*** Opening of Information given ***
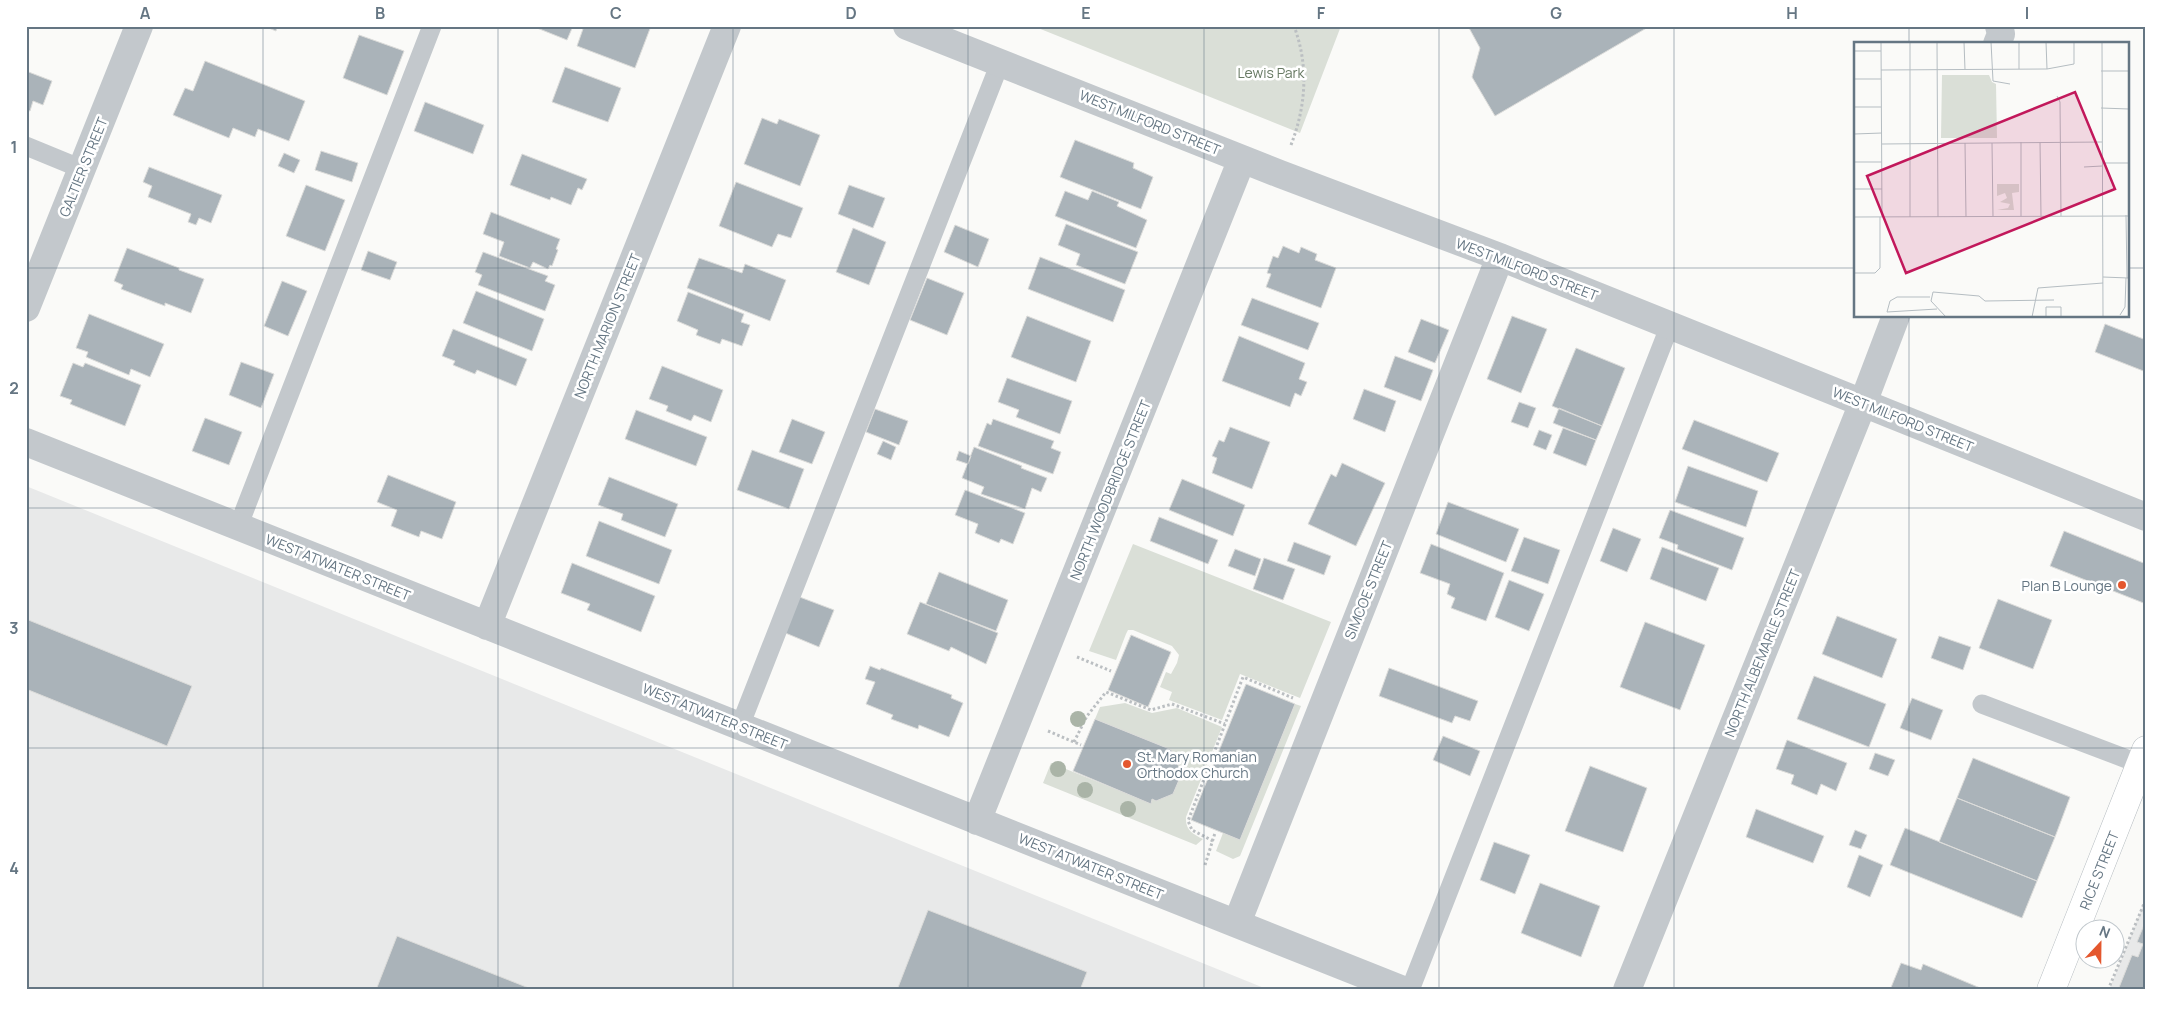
<svg xmlns="http://www.w3.org/2000/svg" width="2172" height="1016" viewBox="0 0 2172 1016" font-family="Manrope,sans-serif">
	<style>
		.built { fill: #e8e9e9 }
		.green { fill: #dadfd7 }
		.building { fill: #aab3b9; stroke: #dcdcda }
		.lines { fill: none; stroke-linecap: round; stroke-linejoin: round }
		.secondary-casing { stroke: #b3babf; stroke-width: 29 }
		.path { stroke: #bbbfc2; stroke-width: 3; stroke-dasharray: 2.5 2.5; stroke-linecap: butt }
		.service { stroke: #c3c8cc; stroke-width: 19 }
		.minor { stroke: #c3c8cc; stroke-width: 28 }
		.secondary { stroke: #fff; stroke-width: 28 }
		.tree { fill: #aab4a7 }
		.grid { fill: none; stroke: #657683; stroke-width: 1; stroke-opacity: 0.55 }
		.poi-dot { fill: #e4572e; stroke: #fff; stroke-width: 2 }
		.labels { text-anchor: middle; dominant-baseline: central; stroke-width: 5; stroke-linejoin: round; paint-order: stroke }
		.park-label { font-size: 14px; fill: #687a64; stroke: #fff }
		.street-label { font-size: 14px; fill: #657683; stroke: #fff }
		.poi-label { font-size: 14px; fill: #657683; stroke: #fff; text-anchor: end }
		.inset-road { fill: none; stroke: #b5bdc2; stroke-width: 1 }
		.view { fill: #c2185b; fill-opacity: 0.15; stroke: #c2185b; stroke-width: 2.5 }
		.inset-edge { fill: none; stroke: #657683; stroke-width: 2.5 }
		.neatline { fill: none; stroke: #657683; stroke-width: 2 }
		.grid-label { font-size: 16px; text-anchor: middle; font-weight: bold; fill: #657683 }
	</style>
	<rect width="100%" height="100%" fill="#fafaf8"/>
	<!-- built -->
	<path class="built" d="M26 486 1269 990H26Z
		M2146 898V990H2109Z"/>
	<!-- green -->
	<path class="green" d="M1033 26H1341L1300 133Z
		M1133 544 1331 622 1300 698 1240 674 1222 720 1169 700 1172 692 1160 687 1166 672 1171 674 1177 663 1179 655 1172 646 1133 630H1128L1126 634 1116 660 1089 651Z
		M1125 703 1152 713 1177 708 1222 727 1186 817C1185 830 1193 834 1203 839L1196 845 1043 783 1051 763 1150 803 1152 799 1156 801 1173 793 1182 773 1174 757 1170 756 1172 750 1095 719 1100 707Z
		M1295 704 1301 706 1240 856 1233 859 1216 851 1223 833 1240 840Z"/>
	<!-- building -->
	<path class="building" d="M264 26H277L276 31Z
		M532 26H573L567 40Z
		M584 26H651L635 68 577 46Z
		M1468 26H1650L1495 116 1472 77 1480 48Z
		M359 35 404 51 387 95 343 78Z
		M205 61 305 101 289 141 258 129 255 137 233 128 229 138 173 115 185 88 193 91Z
		M565 67 621 88 608 122 552 102Z
		M26 71 52 81 43 105 33 101 30 111 26 110Z
		M425 102 484 125 473 154 414 131Z
		M762 118 777 124 779 119 820 135 800 186 744 164Z
		M1075 140 1134 163 1133 168 1153 177 1141 209 1060 177Z
		M321 151 358 163 352 182 315 170Z
		M284 153 300 160 294 173 278 166Z
		M522 154 587 179 582 190 578 188 571 205 551 197 550 200 510 185Z
		M149 167 222 195 211 223 199 218 196 225 188 222 191 214 148 197 152 186 143 182Z
		M736 182 803 208 791 238 778 234 772 247 719 226Z
		M306 185 345 200 325 251 286 236Z
		M849 185 885 198 873 228 838 214Z
		M1065 191 1088 200 1092 191 1119 202 1117 206 1147 220 1136 248 1055 216Z
		M491 212 560 239 556 249 558 250 552 266 550 265 548 269 533 262 530 268 499 256 504 242 483 234Z
		M1066 224 1138 252 1125 284 1076 265 1080 254 1058 245Z
		M955 225 989 239 978 267 944 252Z
		M853 228 886 242 869 285 836 272Z
		M1283 246 1299 253 1301 247 1317 254 1315 260 1336 268 1321 308 1266 287 1271 274 1267 273 1273 256 1278 258Z
		M127 248 179 268V270L204 279 191 313 165 303V306L121 289 123 285 114 281Z
		M368 251 397 262 390 280 361 270Z
		M483 252 548 276 545 281 555 285 545 311 478 285 482 275 475 272Z
		M1040 257 1125 290 1113 322 1028 289Z
		M699 258 742 273 745 264 786 280 770 321 687 288Z
		M927 278 964 293 947 335 910 320Z
		M282 281 307 291 288 336 264 326Z
		M476 291 544 319 532 351 463 323Z
		M688 292 744 314 741 322 750 325 742 346 722 339 720 344 696 335 698 330 677 321Z
		M1252 298 1319 323 1308 350 1241 325Z
		M89 314 164 344 150 377 131 369 129 375 86 357 88 352 76 348Z
		M1027 316 1091 341 1076 382 1011 357Z
		M1512 316 1547 329 1521 393 1487 379Z
		M1421 319 1449 330 1435 363 1408 352Z
		M2105 324 2146 340V372L2095 352Z
		M453 329 527 359 516 386 477 370 475 374 453 365 455 361 442 356Z
		M1239 336 1305 363 1299 379 1307 382 1301 396 1295 393 1290 407 1222 381Z
		M1576 348 1625 368 1602 426 1552 406Z
		M1395 356 1433 370 1421 401 1384 387Z
		M241 362 274 374 261 408 229 395Z
		M73 363 83 367 85 363 141 385 125 426 70 404 72 400 60 396Z
		M662 366 723 390 711 422 694 415 691 421 666 411 668 406 649 399Z
		M1007 378 1072 401 1060 434 1016 417 1019 410 998 402Z
		M1364 389 1396 401 1385 432 1353 419Z
		M1519 402 1536 408 1528 428 1511 422Z
		M1559 408 1602 426 1596 440 1553 423Z
		M875 409 908 421 899 445 866 432Z
		M636 410 707 437 696 466 625 439Z
		M205 418 242 432 229 465 192 451Z
		M792 419 825 432 812 464 779 452Z
		M993 419 1054 441 1051 448 1061 452 1053 474 978 446 987 423 991 425Z
		M1694 420 1779 453 1767 482 1682 449Z
		M1230 427 1270 442 1252 489 1212 473 1217 458 1212 456 1219 440 1224 442Z
		M1563 428 1596 440 1586 466 1553 453Z
		M1539 430 1552 435 1546 450 1533 445Z
		M883 441 896 447 891 460 877 454Z
		M974 447 1022 466 1021 468 1047 478 1041 492 1032 488 1025 509 981 494 984 487 962 478Z
		M752 450 804 469 789 509 737 490Z
		M959 451 971 456 968 464 956 460Z
		M1342 463 1385 483 1356 546 1308 524 1331 474 1336 477Z
		M1688 466 1758 491 1746 527 1675 502Z
		M388 475 456 502 442 539 421 531 419 537 391 526 397 510 377 502Z
		M609 477 678 504 665 537 621 520 623 514 598 505Z
		M1182 479 1245 505 1233 536 1169 510Z
		M965 490 1025 513 1013 544 1001 539 999 543 975 533 978 524 955 515Z
		M1448 502 1519 529 1506 562 1436 534Z
		M1670 510 1744 538 1732 570 1677 549 1678 545 1659 538Z
		M1159 517 1218 540 1208 564 1150 541Z
		M599 521 672 550 659 584 586 556Z
		M1613 528 1641 539 1627 572 1600 561Z
		M2064 531 2146 564V604L2050 566Z
		M1524 537 1560 550 1548 584 1511 571Z
		M1294 542 1331 556 1324 575 1287 561Z
		M1431 544 1504 573 1486 621 1451 608 1455 598 1447 594 1450 584 1420 573Z
		M1662 547 1719 568 1706 601 1650 579Z
		M1235 549 1261 559 1255 576 1228 566Z
		M1264 558 1295 569 1283 600 1253 589Z
		M572 563 655 596 641 632 587 610 590 604 561 593Z
		M939 572 1008 600 996 631 926 604Z
		M1509 580 1544 594 1529 631 1495 617Z
		M797 596 834 610 819 647 783 632Z
		M1998 599 2052 620 2033 669 1979 648Z
		M920 602 998 633 986 664 951 647 949 651 907 634Z
		M1837 616 1897 639 1882 678 1822 654Z
		M26 619 192 686 167 746 26 689Z
		M1645 622 1705 645 1680 710 1620 687Z
		M1131 635 1171 652 1148 707 1108 690Z
		M1939 636 1971 647 1963 670 1931 658Z
		M870 666 880 670 881 668 952 695 951 698 963 703 949 737 919 725 918 729 891 719 893 715 866 704 875 682 865 679Z
		M1389 668 1478 701 1470 721 1455 716 1452 723 1379 696Z
		M1814 676 1886 704 1869 747 1797 719Z
		M1246 684 1295 704 1240 840 1191 820Z
		M1912 698 1943 710 1931 740 1900 728Z
		M1095 719 1172 750 1170 756 1174 757 1182 773 1173 794 1156 801 1152 799 1151 804 1073 771Z
		M1443 736 1480 751 1470 776 1433 760Z
		M1787 740 1847 763 1836 791 1821 784 1817 795 1791 784 1794 775 1776 769Z
		M1875 753 1895 760 1888 776 1869 769Z
		M1973 758 2070 797 2055 837 1957 798Z
		M1590 766 1647 788 1623 852 1565 831Z
		M1957 798 2055 837 2037 881 1939 842Z
		M1756 809 1824 836 1813 863 1746 837Z
		M1905 828 2037 881 2022 918 1890 865Z
		M1855 830 1867 835 1861 849 1849 845Z
		M1494 842 1530 855 1515 894 1480 880Z
		M1859 855 1883 865 1870 897 1847 887Z
		M1540 883 1600 906 1581 957 1521 933Z
		M928 910 1087 972 1080 990H897Z
		M2146 920V990H2118L2132 955 2138 957 2143 944 2137 942Z
		M397 936 534 990H376Z
		M1901 963 1921 970 1923 964 1985 990H1890Z"/>
	<g class="lines">
		<defs>
			<g id="secondary">
				<path id="s1" d="M2051 990 2146 750"/>
			</g>
		</defs>
		<!-- secondary casing -->
		<use href="#secondary" class="secondary-casing"/>
		<!-- path -->
		<path class="path" d="M1291 145C1306 106 1309 66 1294 26
			M1077 657 1111 671
			M1048 731 1081 745
			M1074 742 1087 716 1106 692 1151 710 1172 704 1225 724
			M1213 841 1192 830 1188 821 1243 677 1293 698
			M1205 865 1215 833
			M2108 990 2146 899"/>
		<!-- service -->
		<path class="service" d="M26 146 82 169
			M238 527 432 26
			M1982 704 2140 764
			M740 726 1000 63
			M1410 990 1670 325"/>
		<!-- minor -->
		<path class="minor" d="M907 26 1280 174 1500 257 2146 517
			M1997 44 2001 34 1999 26
			M26 308 139 26
			M26 442 1403 990
			M487 626 727 26
			M977 821 1242 159
			M1237 923 1500 257
			M1627 990 1863 403 1896 316"/>
		<!-- secondary -->
		<use href="#secondary" class="secondary"/>
	</g>
	<!-- trees -->
	<g class="tree">
		<circle cx="1078" cy="719" r="8"/>
		<circle cx="1058" cy="769" r="8"/>
		<circle cx="1085" cy="790" r="8"/>
		<circle cx="1128" cy="809" r="8"/>
	</g>
	<!-- grid -->
	<path class="grid" d="M263 26V990M498 26V990M733 26V990M968 26V990M1204 26V990M1439 26V990M1674 26V990M1909 26V44M26 268H1856M2128 268H2146M1909 316V990M26 508H2146M26 748H2146"/>
	<!-- markers -->
	<g class="poi-dot">
		<circle cx="2122" cy="585" r="5"/>
		<circle cx="1127" cy="764" r="5"/>
	</g>
	<g class="labels">
		<!-- park labels -->
		<g class="park-label">
			<text x="1271" y="72">Lewis Park</text>
		</g>
		<!-- street labels -->
		<g class="street-label">
			<text transform="translate(1150 122) rotate(22)">WEST MILFORD STREET</text>
			<text transform="translate(83 167) rotate(-68)">GALTIER STREET</text>
			<text transform="translate(1527 269) rotate(21)">WEST MILFORD STREET</text>
			<text transform="translate(607 326) rotate(-68)">NORTH MARION STREET</text>
			<text transform="translate(1903 419) rotate(22)">WEST MILFORD STREET</text>
			<text transform="translate(1110 490) rotate(-68)">NORTH WOODBRIDGE STREET</text>
			<text transform="translate(338 567) rotate(22)">WEST ATWATER STREET</text>
			<text transform="translate(1368 590) rotate(-68)">SIMCOE STREET</text>
			<text transform="translate(1762 653) rotate(-68)">NORTH ALBEMARLE STREET</text>
			<text transform="translate(715 716) rotate(22)">WEST ATWATER STREET</text>
			<text transform="translate(1091 866) rotate(22)">WEST ATWATER STREET</text>
			<text stroke="none"><textPath href="#s1" startOffset="129">RICE STREET</textPath></text>
		</g>
		<!-- poi labels -->
		<g class="poi-label">
			<text x="2112" y="585">Plan B Lounge</text>
			<text x="1137" y="756" text-anchor="start">St. Mary Romanian<tspan x="1137" dy="16">Orthodox Church</tspan></text>
		</g>
	</g>
	<!-- overview -->
	<g transform="translate(1854 42)">
		<rect width="275" height="275" fill="#fafaf8"/>
		<path d="M88 33H135L138 40 142 42 143 96H87ZM143 142H165V150L158 151 160 168H143L154 166 156 162 146 160 153 156 151 151 143 154Z" fill="#dadfd7"/>
		<path class="inset-road" d="M27 0 28 175M83 0 84 175M110 0 111 28M137 0 139 39 156 42M192 0 193 27M248 0 249 275M0 9H27M165 27V0M27 28 193 27 220 22V0M247 29H275M0 37H27M203 54 206 60 207 174M0 65H27M247 66 275 67M0 92 28 91M167 100V174M186 100 187 174M111 101 112 175M138 101 139 175M28 102 248 100M0 120H28M248 121H275M230 125 248 124M0 147H28M272 173 273 236M0 175 275 174M56 175V0M0 231H21L26 226V175M249 235 274 236M76 255H43L36 259 33 270 83 267M266 273 271 265 272 236M92 275 77 259 79 250 125 254 131 259 200 258M178 275 184 246 249 241M192 275V265H207V275"/>
		<path class="view" d="M221 50 261 147 52 231 13 134Z"/>
		<rect width="275" height="275" class="inset-edge"/>
	</g>
	<!-- border -->
	<rect width="2172" height="1016" fill="none" stroke="#ffffff" stroke-width="55"/>
	<!-- north arrow -->
	<g transform="translate(2100 944) rotate(22)"><circle r="24" fill="#ffffff" stroke="#c1c8cd"/>
	<path d="M0-4L9 19L0 12L-9 19Z" fill="#e4572e"/>
	<text y="-8" font-size="14" font-weight="bold" text-anchor="middle" fill="#657683">N</text>
	</g>
	<rect x="28" y="28" width="2116" height="960" class="neatline"/>
	<g class="grid-label">
		<text x="145" y="19">A</text>
		<text x="380" y="19">B</text>
		<text x="616" y="19">C</text>
		<text x="851" y="19">D</text>
		<text x="1086" y="19">E</text>
		<text x="1321" y="19">F</text>
		<text x="1556" y="19">G</text>
		<text x="1792" y="19">H</text>
		<text x="2027" y="19">I</text>
		<text x="14" y="153">1</text>
		<text x="14" y="394">2</text>
		<text x="14" y="634">3</text>
		<text x="14" y="874">4</text>
	</g>
</svg>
*** Close of Information given ***
» Exercise
Find the number of lines in the entries above that hold the string "middle", and write only that number.

» Reply
3